Ahmed Ali

Personal information
- Full name: Ahmed Ali Mohamed
- Date of birth: 23 October 1990 (age 35)
- Place of birth: Mogadishu, Somalia
- Position: Midfielder

Senior career*
- Years: Team / Apps / (Gls)
- 2008–2010: Alphense Boys /  / (3)
- 2010–2011: Jong ADO Den Haag / 9 / (0)
- 2011–2013: De Jodan Boys / 54 / (3)
- 2013–2014: Northwich Victoria
- 2014–2015: Rijnsburgse Boys / 24 / (2)
- 2015–2016: Sheffield
- 2016: Bromsgrove Sporting
- 2016–2017: Redditch United / 10 / (0)
- 2017: Bromsgrove Sporting / 23 / (4)
- 2018: Bromsgrove Sporting / 3 / (0)
- 2018: Halesowen Town / 7 / (1)
- 2018–2019: Redditch United / 14 / (4)
- 2019: Pearl FC
- 2019–2022: Halesowen Town
- 2023: Nantwich Town / 19 / (2)
- 2023–2024: Hednesford Town / 7 / (2)
- 2024: Atherton Collieries / 8 / (0)
- 2024–2025: Llandudno / 9 / (2)

International career^{‡}
- 2012–: Somalia / 8 / (0)

= Ahmed Ali (Somali footballer) =

Somali footballer (born 1990)

Ahmed Ali Mohamed (Axmed Cali; born 23 October 1990) is a Somali footballer who plays as a midfielder. Ali also captains the Somalia national team.

==Early life==
Ali was born in Somalia and lived since age five in Reeuwijk, where he grew up.

==Club career==
Ali made his debut in 2010, for Alphense Boys. The next year, he moved to fellow amateur side CVV De Jodan Boys, where he combined football with his law studies.

Ali moved to England with his family in 2013, after his contract with Jodan Boys was dissolved. From October 2015 to February 2016, he played for Sheffield FC. He then played for Bromsgrove Sporting FC, which he exchanged for Redditch United FC in November 2016. In January 2017 he returned to Bromsgrove Sporting.
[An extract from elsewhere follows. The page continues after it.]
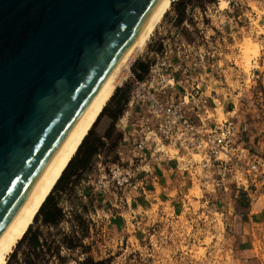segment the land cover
<instances>
[{"label":"rangeland","instance_id":"1","mask_svg":"<svg viewBox=\"0 0 264 264\" xmlns=\"http://www.w3.org/2000/svg\"><path fill=\"white\" fill-rule=\"evenodd\" d=\"M171 33H178L177 40ZM167 38L172 43H189L190 56L202 54L211 64L204 79L208 91L214 89V97L220 100L216 115L243 127V146L254 157H264V0H173L145 46L121 69V84L74 155L77 160L101 137L88 168L70 178L75 171L73 160L28 228V238L39 231L41 240L58 247L50 264H235L231 250L223 244L226 215L232 207L226 199L230 193L222 196L218 206L213 198L206 205L205 193L194 179L185 185L188 192L170 187L162 189L164 195L158 189L144 199L133 188L111 181L110 168L122 164L123 136L117 119L110 116L124 109L137 79L134 73L139 72L133 70L137 63H152L161 40ZM247 38L258 45L248 67L240 46ZM173 56L185 54L173 49ZM68 180L71 183L65 185ZM227 185L234 186L235 181ZM240 194L244 205L254 209L264 205V179H255ZM55 203L61 219L46 225L42 212ZM254 248L258 251L257 243ZM29 250L27 241H19L6 264L23 263Z\"/></svg>","mask_w":264,"mask_h":264},{"label":"water","instance_id":"2","mask_svg":"<svg viewBox=\"0 0 264 264\" xmlns=\"http://www.w3.org/2000/svg\"><path fill=\"white\" fill-rule=\"evenodd\" d=\"M161 0H0V237Z\"/></svg>","mask_w":264,"mask_h":264},{"label":"built area","instance_id":"3","mask_svg":"<svg viewBox=\"0 0 264 264\" xmlns=\"http://www.w3.org/2000/svg\"><path fill=\"white\" fill-rule=\"evenodd\" d=\"M171 38L177 40L178 33H171ZM161 41L154 61L141 79H135L117 118L123 136L122 164L110 168L111 181L146 196L159 187L156 169L161 173L168 169L176 190L188 192L185 185L195 179L205 193L203 202L207 205L213 198L218 206L223 201L219 190L238 194L255 179H264V157H254L243 146V127L216 115L220 100L214 97V89L208 91L204 79L211 64L202 54L190 56L189 43ZM173 49L185 56L174 57ZM228 181L235 185L228 186Z\"/></svg>","mask_w":264,"mask_h":264},{"label":"bare ground","instance_id":"4","mask_svg":"<svg viewBox=\"0 0 264 264\" xmlns=\"http://www.w3.org/2000/svg\"><path fill=\"white\" fill-rule=\"evenodd\" d=\"M172 1L173 0L160 1L135 41L111 73L49 167L46 169L36 186L1 235L0 264L7 263L8 256L13 251L16 244L22 239L29 226L33 223L40 207L52 192V189L71 159L76 154L79 146L93 127L108 101L112 98L116 88L121 84L123 78L122 74H120L121 69L129 64L134 53L145 46L157 24L170 8ZM225 5L226 2L222 1L221 7H224ZM240 46L243 51L245 66L248 67L251 57L250 55L257 54L258 45H256L251 38H247L243 41L242 45L240 44Z\"/></svg>","mask_w":264,"mask_h":264},{"label":"crops","instance_id":"5","mask_svg":"<svg viewBox=\"0 0 264 264\" xmlns=\"http://www.w3.org/2000/svg\"><path fill=\"white\" fill-rule=\"evenodd\" d=\"M155 172L158 175L159 187L147 195L157 193L158 189L160 194L164 195L165 192L162 190L164 187H171V189L176 187L175 177L171 175L168 169H164V173L157 169ZM219 191L220 195H226V193H221V190ZM229 193L231 194L229 197L232 207L228 208L226 215L227 222L224 226L223 244L231 250L235 264H264V258L261 255L264 253V205L254 209L244 205L241 200V191L238 194H235L234 190ZM222 196L220 197L221 200L224 199ZM145 204L142 203L141 205L144 206ZM256 243L259 247L258 251L254 248Z\"/></svg>","mask_w":264,"mask_h":264},{"label":"trees","instance_id":"6","mask_svg":"<svg viewBox=\"0 0 264 264\" xmlns=\"http://www.w3.org/2000/svg\"><path fill=\"white\" fill-rule=\"evenodd\" d=\"M148 65L149 63H144V62H139L136 65V69L133 70H138V73H134L135 77L137 79H141L143 75L147 72L148 70ZM135 72V71H134ZM122 112V110L117 111L114 115L110 116L111 119L116 120L118 118V115ZM84 141V140H83ZM102 144L101 137H96L94 141L86 148V150L83 152L81 157H78L77 160H75L73 157L72 160L69 162L68 166L62 173L61 177L55 184L54 188L58 186L59 181L62 179L64 173L66 170L71 166L73 160H75V168H74V173H71L70 178L75 175L76 172L78 171H85L89 164L91 163L92 156L97 153L99 146ZM81 145L79 146L77 152L79 151ZM71 182L68 180L65 182V185L70 184ZM48 198V197H47ZM46 201V200H45ZM42 206L40 207V209ZM41 213V211L39 210ZM43 215V222L46 225H56L60 219H61V210L57 206V204H53L47 211L42 212ZM28 231V230H27ZM27 231L23 235L22 239L20 242L27 241L29 248V252L25 254V258L23 263L20 264H50L51 260L50 258L55 254L56 249L58 247H53L51 243H48L44 239L41 240V233L39 231H35L29 238L27 237ZM46 247L45 251L43 248ZM53 250V254H52ZM33 256V257H31Z\"/></svg>","mask_w":264,"mask_h":264}]
</instances>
In January 2018 he returned to the field at Bromsgrove Sporting. After the coach's resignation, Ali went to Halesowen Town FC in March 2018. In October 2018 Ali returned to Redditch United. In January 2019, he moved to Qatar. On 20 December 2019, Ahmed rejoined Southern League Division One Central side Halesowen Town. Ali made his second debut on 21 December 2019 in a home Southern League Division One Central fixture against Aylesbury United, and had a debut to remember scoring a brace in a 4–1 victory for Halesowen Town.

In August 2023, Ali joined Nantwich Town alongside his brother Mohamud, the second time the brothers would be playing alongside one another following a spell at Northwich Victoria. He joined Hednesford Town in December 2023, departing to join Atherton Collieries in March 2024, reuninting with his brother Mo.

In July 2024, Ali once again followed his brother Mo to a new club, Cymru North side Llandudno.

==International career==
On 22 November 2012, Ali made his debut for the Somalia national team in a friendly match against Ugandan club SC Villa. Three days later, he played his first international match at the 2012 CECAFA Cup in a 1–5 loss to Burundi. He also played in that tournament against Sudan and Tanzania. On 5 September 2019, he captained the side in a 1–0 win against Zimbabwe, marking Somalia's first ever FIFA World Cup qualification victory.

==Personal life==
His brother Mohamud Ali also plays for the national team.